Mr. Bailey added that if the new DOJ policy “has any practical effect, it will be to reduce the total amount of fines and penalties … so that one wrongdoing doesn’t trigger multiple fines and penalties by multiple regulators vs. one regulator.”

“It’s good press,” said Rob Yellen, New York-based executive vice president of Willis Towers Watson P.L.C.’s FINEX North America practice. But fines and penalties “are one of the last things” D&O insurers think about because they are generally not insured.

Joseph Monteleone, a partner with Weber Gallagher Simpson Stapleton Fires & Newby L.L.P. in Bedminster, New Jersey, said: “It only applies to the DOJ,” which deals only with criminal matters.

From a D&O insurance perspective, “the more pressing concern would be with respect to what the (U.S. Securities and Exchange Commission) does. The SEC isn’t bound by this, at least not directly,” he said.

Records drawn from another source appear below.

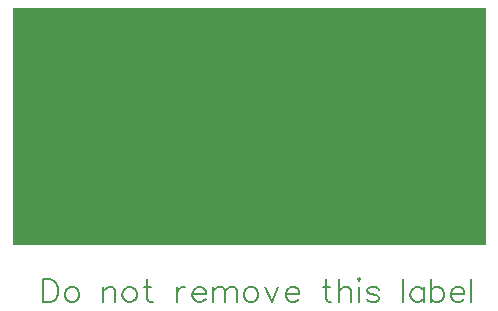
<source format=gto>
G04 Layer: TopSilkscreenLayer*
G04 EasyEDA v6.5.20, 2023-08-22 18:50:07*
G04 a67cddfb3fce44daa9051d46cbbcc19f,10*
G04 Gerber Generator version 0.2*
G04 Scale: 100 percent, Rotated: No, Reflected: No *
G04 Dimensions in millimeters *
G04 leading zeros omitted , absolute positions ,4 integer and 5 decimal *
%FSLAX45Y45*%
%MOMM*%

%ADD10C,0.2032*%

%LPD*%
D10*
X1749996Y455129D02*
G01*
X1749996Y261073D01*
X1749996Y455129D02*
G01*
X1814766Y455129D01*
X1842452Y445731D01*
X1860740Y427443D01*
X1870138Y408901D01*
X1879282Y381215D01*
X1879282Y334987D01*
X1870138Y307301D01*
X1860740Y288759D01*
X1842452Y270217D01*
X1814766Y261073D01*
X1749996Y261073D01*
X1986470Y390359D02*
G01*
X1967928Y381215D01*
X1949386Y362673D01*
X1940242Y334987D01*
X1940242Y316445D01*
X1949386Y288759D01*
X1967928Y270217D01*
X1986470Y261073D01*
X2014156Y261073D01*
X2032698Y270217D01*
X2050986Y288759D01*
X2060384Y316445D01*
X2060384Y334987D01*
X2050986Y362673D01*
X2032698Y381215D01*
X2014156Y390359D01*
X1986470Y390359D01*
X2263584Y390359D02*
G01*
X2263584Y261073D01*
X2263584Y353529D02*
G01*
X2291270Y381215D01*
X2309812Y390359D01*
X2337498Y390359D01*
X2355786Y381215D01*
X2365184Y353529D01*
X2365184Y261073D01*
X2472372Y390359D02*
G01*
X2453830Y381215D01*
X2435288Y362673D01*
X2426144Y334987D01*
X2426144Y316445D01*
X2435288Y288759D01*
X2453830Y270217D01*
X2472372Y261073D01*
X2500058Y261073D01*
X2518346Y270217D01*
X2536888Y288759D01*
X2546286Y316445D01*
X2546286Y334987D01*
X2536888Y362673D01*
X2518346Y381215D01*
X2500058Y390359D01*
X2472372Y390359D01*
X2634932Y455129D02*
G01*
X2634932Y297903D01*
X2644076Y270217D01*
X2662618Y261073D01*
X2680906Y261073D01*
X2607246Y390359D02*
G01*
X2671762Y390359D01*
X2884106Y390359D02*
G01*
X2884106Y261073D01*
X2884106Y334987D02*
G01*
X2893504Y362673D01*
X2912046Y381215D01*
X2930334Y390359D01*
X2958020Y390359D01*
X3018980Y334987D02*
G01*
X3129978Y334987D01*
X3129978Y353529D01*
X3120580Y371817D01*
X3111436Y381215D01*
X3092894Y390359D01*
X3065208Y390359D01*
X3046666Y381215D01*
X3028378Y362673D01*
X3018980Y334987D01*
X3018980Y316445D01*
X3028378Y288759D01*
X3046666Y270217D01*
X3065208Y261073D01*
X3092894Y261073D01*
X3111436Y270217D01*
X3129978Y288759D01*
X3190938Y390359D02*
G01*
X3190938Y261073D01*
X3190938Y353529D02*
G01*
X3218624Y381215D01*
X3237166Y390359D01*
X3264852Y390359D01*
X3283140Y381215D01*
X3292538Y353529D01*
X3292538Y261073D01*
X3292538Y353529D02*
G01*
X3320224Y381215D01*
X3338766Y390359D01*
X3366452Y390359D01*
X3384740Y381215D01*
X3394138Y353529D01*
X3394138Y261073D01*
X3501326Y390359D02*
G01*
X3482784Y381215D01*
X3464242Y362673D01*
X3455098Y334987D01*
X3455098Y316445D01*
X3464242Y288759D01*
X3482784Y270217D01*
X3501326Y261073D01*
X3529012Y261073D01*
X3547300Y270217D01*
X3565842Y288759D01*
X3574986Y316445D01*
X3574986Y334987D01*
X3565842Y362673D01*
X3547300Y381215D01*
X3529012Y390359D01*
X3501326Y390359D01*
X3635946Y390359D02*
G01*
X3691572Y261073D01*
X3746944Y390359D02*
G01*
X3691572Y261073D01*
X3807904Y334987D02*
G01*
X3918648Y334987D01*
X3918648Y353529D01*
X3909504Y371817D01*
X3900106Y381215D01*
X3881818Y390359D01*
X3854132Y390359D01*
X3835590Y381215D01*
X3817048Y362673D01*
X3807904Y334987D01*
X3807904Y316445D01*
X3817048Y288759D01*
X3835590Y270217D01*
X3854132Y261073D01*
X3881818Y261073D01*
X3900106Y270217D01*
X3918648Y288759D01*
X4149534Y455129D02*
G01*
X4149534Y297903D01*
X4158932Y270217D01*
X4177220Y261073D01*
X4195762Y261073D01*
X4121848Y390359D02*
G01*
X4186618Y390359D01*
X4256722Y455129D02*
G01*
X4256722Y261073D01*
X4256722Y353529D02*
G01*
X4284408Y381215D01*
X4302950Y390359D01*
X4330636Y390359D01*
X4349178Y381215D01*
X4358322Y353529D01*
X4358322Y261073D01*
X4419282Y455129D02*
G01*
X4428426Y445731D01*
X4437824Y455129D01*
X4428426Y464273D01*
X4419282Y455129D01*
X4428426Y390359D02*
G01*
X4428426Y261073D01*
X4600384Y362673D02*
G01*
X4590986Y381215D01*
X4563300Y390359D01*
X4535614Y390359D01*
X4507928Y381215D01*
X4498784Y362673D01*
X4507928Y344131D01*
X4526470Y334987D01*
X4572698Y325843D01*
X4590986Y316445D01*
X4600384Y297903D01*
X4600384Y288759D01*
X4590986Y270217D01*
X4563300Y261073D01*
X4535614Y261073D01*
X4507928Y270217D01*
X4498784Y288759D01*
X4803584Y455129D02*
G01*
X4803584Y261073D01*
X4975288Y390359D02*
G01*
X4975288Y261073D01*
X4975288Y362673D02*
G01*
X4956746Y381215D01*
X4938458Y390359D01*
X4910772Y390359D01*
X4892230Y381215D01*
X4873688Y362673D01*
X4864544Y334987D01*
X4864544Y316445D01*
X4873688Y288759D01*
X4892230Y270217D01*
X4910772Y261073D01*
X4938458Y261073D01*
X4956746Y270217D01*
X4975288Y288759D01*
X5036248Y455129D02*
G01*
X5036248Y261073D01*
X5036248Y362673D02*
G01*
X5054790Y381215D01*
X5073332Y390359D01*
X5101018Y390359D01*
X5119306Y381215D01*
X5137848Y362673D01*
X5147246Y334987D01*
X5147246Y316445D01*
X5137848Y288759D01*
X5119306Y270217D01*
X5101018Y261073D01*
X5073332Y261073D01*
X5054790Y270217D01*
X5036248Y288759D01*
X5208206Y334987D02*
G01*
X5318950Y334987D01*
X5318950Y353529D01*
X5309806Y371817D01*
X5300408Y381215D01*
X5281866Y390359D01*
X5254180Y390359D01*
X5235892Y381215D01*
X5217350Y362673D01*
X5208206Y334987D01*
X5208206Y316445D01*
X5217350Y288759D01*
X5235892Y270217D01*
X5254180Y261073D01*
X5281866Y261073D01*
X5300408Y270217D01*
X5318950Y288759D01*
X5379910Y455129D02*
G01*
X5379910Y261073D01*
G36*
X1499971Y2750007D02*
G01*
X1499971Y750011D01*
X5499963Y750011D01*
X5499963Y2750007D01*
G37*
M02*

</source>
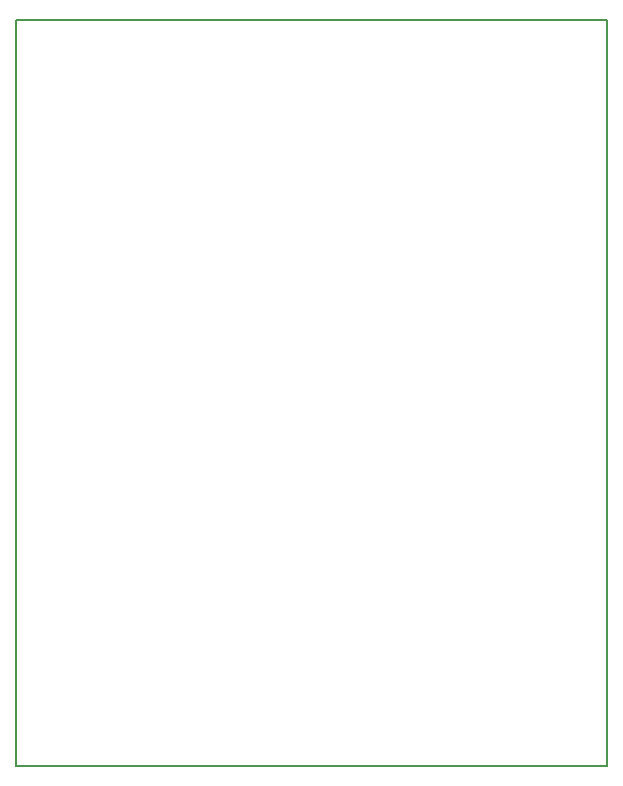
<source format=gm1>
G04 #@! TF.GenerationSoftware,KiCad,Pcbnew,(5.0.1-3-g963ef8bb5)*
G04 #@! TF.CreationDate,2019-04-07T00:09:56-04:00*
G04 #@! TF.ProjectId,radio,726164696F2E6B696361645F70636200,rev?*
G04 #@! TF.SameCoordinates,Original*
G04 #@! TF.FileFunction,Profile,NP*
%FSLAX46Y46*%
G04 Gerber Fmt 4.6, Leading zero omitted, Abs format (unit mm)*
G04 Created by KiCad (PCBNEW (5.0.1-3-g963ef8bb5)) date Sunday, April 07, 2019 at 12:09:56 am*
%MOMM*%
%LPD*%
G01*
G04 APERTURE LIST*
%ADD10C,0.200000*%
G04 APERTURE END LIST*
D10*
X124079000Y-136398000D02*
X124079000Y-73200000D01*
X174117000Y-136398000D02*
X124079000Y-136398000D01*
X174117000Y-73200000D02*
X174117000Y-136398000D01*
X124079000Y-73200000D02*
X174117000Y-73200000D01*
M02*

</source>
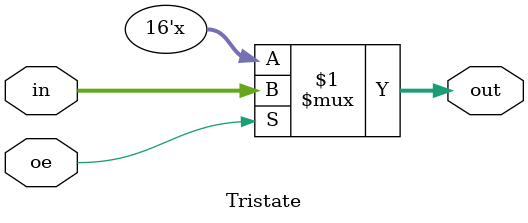
<source format=v>
/*******************************************************************************/
//	Filename:		DPComponents.v
//	Project:		PUNEH : Processor that is Useful and New for Education of Hardware
//  Version:		1.0
//	Created by: 	Mohammad Roeintan
//	Approved by:	Nooshin Nosrati
//	Date:			6 June 2021
//  Copyright (C) 2021 University of Teheran
//  This source file may be used and distributed without
//  restriction provided that this copyright statement is not
//  removed from the file and that any derivative work contains
//  the original copyright notice and the associated disclaimer.

//******************************************************************************/
//	File content description:
//	Datapath components of the PUNEH processor,
//  consists of ARU, LGU, Register, INC, IMM, Mux4to1, Mux4to1, Tristate                             
/*******************************************************************************/

module ARU (in0, in1, out, ADD, MUL, Z, N, C, V);

	input  ADD, MUL;
	output Z, N, V;
	output reg C;
	input signed [15:0] in0, in1;
	output reg signed [15:0] out;

	always @(ADD, MUL, in0, in1) begin
		if (ADD)
			{C, out} = in0 + in1;
		else if (MUL)
			out = in0[7:0] * in1[7:0];
	end
	
	assign Z = ~|out;
	assign N = out[15]; 
	assign V = (in0[15] & in1[15] & ~out[15]) || (~in0[15] & ~in1[15] & out[15]);

endmodule

/*******************************************************************************/
module LGU (in0, in1, out, AND, NOT, SHF, Z, N);

	input AND, NOT;
	output Z, N;
	input [1:0] SHF;
	input signed [15:0] in0, in1;
	output reg signed [15:0] out;

	always @(AND, SHF, NOT, in0, in1) begin
		if (AND == 1'b1)
			out = in0 & in1;
		else if (NOT == 1'b1)
			out = ~in0;
		else if (SHF == 2'b00)
			out = in0 >>> in1;
		else if (SHF == 2'b01)
			out = in0 >> in1;
		else if (SHF == 2'b10)
			out = in0 << in1;
	end

	assign Z = ~|out;
	assign N = out[15];

endmodule

/*******************************************************************************/
module Register #(parameter N = 16) (clk, rst, in, out, ld, clr);

	input clk, rst, ld, clr;
	input [N-1:0] in;
	output reg [N-1:0] out;
  
	always @(posedge clk, posedge rst) begin
		if (rst)
			out = 'b0;
		else if (clr)
			out = 'b0;
		else if (ld)
			out = in;
	end
  
endmodule

/*******************************************************************************/
module INC (in, inc_val, out);

	input  [15:0] in;
	input  [1:0]  inc_val;
	output [15:0] out;

	assign out = in + inc_val;

endmodule

/*******************************************************************************/
module IMM (in0, in1, out, conOF, SE12bits, SE4bits, LSB0E);
	
	input conOF, SE12bits, SE4bits,LSB0E;
	input [11:0] in0;
	input [3:0]  in1;
	output reg [15:0] out;

	always @(conOF, in0, in1, SE12bits, SE4bits, LSB0E) begin
		if (conOF)
			out = {in1, in0};
		else if(LSB0E)
			out = {in1,12'd0};
		else if (SE12bits)
			out = {{12{in0[3]}}, in0[3:0]};
		else if (SE4bits)
			out = {{4{in0[11]}}, in0};
	end
	
endmodule

/*******************************************************************************/
module Mux4to1 #(parameter N = 16) (in0, in1, in2, in3, sel0, sel1, sel2, sel3, out);

	input [N-1:0] in0, in1, in2, in3;
	input sel0, sel1, sel2, sel3;
	output reg [N-1:0] out;
  
	always @(in0, in1, in2, in3, sel0, sel1, sel2, sel3) begin
		if (sel0)
			out = in0;
		else if (sel1)
			out = in1;
		else if (sel2)
			out = in2;
		else if (sel3)
			out = in3;
	end
	
endmodule

/*******************************************************************************/
module Mux2to1 #(parameter N = 16) (in0, in1, sel0, sel1, out);

	input [N-1:0] in0, in1;
	input sel0, sel1;
	output reg [N-1:0] out;
  
	always @(in0, in1, sel0, sel1) begin
		if (sel0)
			out = in0;
		else if (sel1)
			out = in1;
	end
	
endmodule

/*******************************************************************************/
module Tristate (in, out, oe);

	input oe;
	input  [15:0] in;
	output [15:0] out;

	assign out = oe ? in : 16'bz;

endmodule
</source>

“If the DOJ is pursing criminal investigation or criminal charges and the SEC has a civil action, the DOJ may lay off in favor of the SEC,” which would be beneficial. But it is possible that if there is an SEC action and a private class action, the SEC would defer to the private plaintiff, Mr. Monteleone said.

Damian Brew, managing director with Marsh L.L.C.’s FINPRO practice in New York, said: “It’s fascinating. This is probably the most meaningful statement that we have had from the DOJ, really, since the Yates memo on this issue. Although that really dealt more with personal responsibility as opposed to corporate responsibility.”

Mr. Brew said: “Given all the pressures our clients face, I think it’s going to be viewed as a favorable development,” whether or not it impacts D&O insurance.

“I don’t think that it’s going to limit the number of prosecutions” brought against companies or their directors and officers by the department, said William Boeck, senior vice president at Lockton Cos. L.L.C. in Kansas City, Missouri.

Donna Ferrara, Chicago-based senior vice president and managing director at Arthur J. Gallagher & Co., said other attorneys general “have said this in other ways, like we shouldn’t be spending a lot of money beating our heads against the wall” if there are various investigations going on, “we should get the most bang for our buck and not have a problem with that.”

Ms. Ferrara said the most interesting part of the speech was on the Yates memo, that “it’s the individuals who are committing the crime, so let’s focus on getting the individuals and not the corporation.”

Mr. Brew said he was not surprised by Mr. Rosenstein’s comments. “The Yates memo was very practical, and even at the time, I remember talking to a lot of attorneys in and outside of government who indicated they thought it was already the practice, and it more or less just memorialized what was meant to be.”

“I haven’t seen anything from the DOJ walking the memo back,” he said.